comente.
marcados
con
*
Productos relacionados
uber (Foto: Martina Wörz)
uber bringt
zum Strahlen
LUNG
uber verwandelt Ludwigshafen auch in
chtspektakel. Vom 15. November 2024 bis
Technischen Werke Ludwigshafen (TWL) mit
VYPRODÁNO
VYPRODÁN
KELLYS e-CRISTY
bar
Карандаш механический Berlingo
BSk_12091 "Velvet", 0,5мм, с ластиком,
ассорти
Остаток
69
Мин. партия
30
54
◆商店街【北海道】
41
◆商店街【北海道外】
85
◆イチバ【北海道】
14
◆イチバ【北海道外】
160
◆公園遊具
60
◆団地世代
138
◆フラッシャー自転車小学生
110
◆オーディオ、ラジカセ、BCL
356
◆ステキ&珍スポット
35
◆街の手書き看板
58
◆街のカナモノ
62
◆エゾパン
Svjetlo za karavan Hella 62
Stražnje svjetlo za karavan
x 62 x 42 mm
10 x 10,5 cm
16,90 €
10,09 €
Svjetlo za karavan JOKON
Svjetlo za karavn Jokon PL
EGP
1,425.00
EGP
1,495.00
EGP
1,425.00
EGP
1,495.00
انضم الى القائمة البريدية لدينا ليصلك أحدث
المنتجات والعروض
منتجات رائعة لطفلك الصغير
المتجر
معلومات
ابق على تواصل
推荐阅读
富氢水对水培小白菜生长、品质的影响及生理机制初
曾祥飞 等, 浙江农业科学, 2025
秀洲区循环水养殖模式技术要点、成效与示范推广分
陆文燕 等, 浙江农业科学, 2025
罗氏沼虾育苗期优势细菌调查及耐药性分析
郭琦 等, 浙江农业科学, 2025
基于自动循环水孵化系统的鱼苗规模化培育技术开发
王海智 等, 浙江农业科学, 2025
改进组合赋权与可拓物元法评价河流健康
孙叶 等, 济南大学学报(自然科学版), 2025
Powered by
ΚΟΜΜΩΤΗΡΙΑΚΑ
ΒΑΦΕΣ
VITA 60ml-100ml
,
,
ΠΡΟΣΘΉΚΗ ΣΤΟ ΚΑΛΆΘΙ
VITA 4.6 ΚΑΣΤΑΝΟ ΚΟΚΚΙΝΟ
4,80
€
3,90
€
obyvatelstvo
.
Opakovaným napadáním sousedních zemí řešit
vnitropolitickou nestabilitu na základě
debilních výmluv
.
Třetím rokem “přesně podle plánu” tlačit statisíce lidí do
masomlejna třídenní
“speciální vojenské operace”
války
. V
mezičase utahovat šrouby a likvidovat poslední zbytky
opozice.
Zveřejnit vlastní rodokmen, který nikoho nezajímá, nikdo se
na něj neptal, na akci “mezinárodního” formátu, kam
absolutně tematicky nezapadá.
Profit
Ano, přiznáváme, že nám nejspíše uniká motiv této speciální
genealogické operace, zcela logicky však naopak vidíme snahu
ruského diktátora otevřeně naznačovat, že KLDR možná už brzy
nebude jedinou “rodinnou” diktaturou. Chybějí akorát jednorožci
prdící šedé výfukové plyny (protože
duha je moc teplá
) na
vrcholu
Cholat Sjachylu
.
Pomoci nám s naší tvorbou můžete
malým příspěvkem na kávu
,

*Exercise prompt:* Reproduce every line of text in the listing above without changing a single character.

*Answer area:*
comente.
marcados
con
*
Productos relacionados
uber (Foto: Martina Wörz)
uber bringt
zum Strahlen
LUNG
uber verwandelt Ludwigshafen auch in
chtspektakel. Vom 15. November 2024 bis
Technischen Werke Ludwigshafen (TWL) mit
VYPRODÁNO
VYPRODÁN
KELLYS e-CRISTY
bar
Карандаш механический Berlingo
BSk_12091 "Velvet", 0,5мм, с ластиком,
ассорти
Остаток
69
Мин. партия
30
54
◆商店街【北海道】
41
◆商店街【北海道外】
85
◆イチバ【北海道】
14
◆イチバ【北海道外】
160
◆公園遊具
60
◆団地世代
138
◆フラッシャー自転車小学生
110
◆オーディオ、ラジカセ、BCL
356
◆ステキ&珍スポット
35
◆街の手書き看板
58
◆街のカナモノ
62
◆エゾパン
Svjetlo za karavan Hella 62
Stražnje svjetlo za karavan
x 62 x 42 mm
10 x 10,5 cm
16,90 €
10,09 €
Svjetlo za karavan JOKON
Svjetlo za karavn Jokon PL
EGP
1,425.00
EGP
1,495.00
EGP
1,425.00
EGP
1,495.00
انضم الى القائمة البريدية لدينا ليصلك أحدث
المنتجات والعروض
منتجات رائعة لطفلك الصغير
المتجر
معلومات
ابق على تواصل
推荐阅读
富氢水对水培小白菜生长、品质的影响及生理机制初
曾祥飞 等, 浙江农业科学, 2025
秀洲区循环水养殖模式技术要点、成效与示范推广分
陆文燕 等, 浙江农业科学, 2025
罗氏沼虾育苗期优势细菌调查及耐药性分析
郭琦 等, 浙江农业科学, 2025
基于自动循环水孵化系统的鱼苗规模化培育技术开发
王海智 等, 浙江农业科学, 2025
改进组合赋权与可拓物元法评价河流健康
孙叶 等, 济南大学学报(自然科学版), 2025
Powered by
ΚΟΜΜΩΤΗΡΙΑΚΑ
ΒΑΦΕΣ
VITA 60ml-100ml
,
,
ΠΡΟΣΘΉΚΗ ΣΤΟ ΚΑΛΆΘΙ
VITA 4.6 ΚΑΣΤΑΝΟ ΚΟΚΚΙΝΟ
4,80
€
3,90
€
obyvatelstvo
.
Opakovaným napadáním sousedních zemí řešit
vnitropolitickou nestabilitu na základě
debilních výmluv
.
Třetím rokem “přesně podle plánu” tlačit statisíce lidí do
masomlejna třídenní
“speciální vojenské operace”
války
. V
mezičase utahovat šrouby a likvidovat poslední zbytky
opozice.
Zveřejnit vlastní rodokmen, který nikoho nezajímá, nikdo se
na něj neptal, na akci “mezinárodního” formátu, kam
absolutně tematicky nezapadá.
Profit
Ano, přiznáváme, že nám nejspíše uniká motiv této speciální
genealogické operace, zcela logicky však naopak vidíme snahu
ruského diktátora otevřeně naznačovat, že KLDR možná už brzy
nebude jedinou “rodinnou” diktaturou. Chybějí akorát jednorožci
prdící šedé výfukové plyny (protože
duha je moc teplá
) na
vrcholu
Cholat Sjachylu
.
Pomoci nám s naší tvorbou můžete
malým příspěvkem na kávu
,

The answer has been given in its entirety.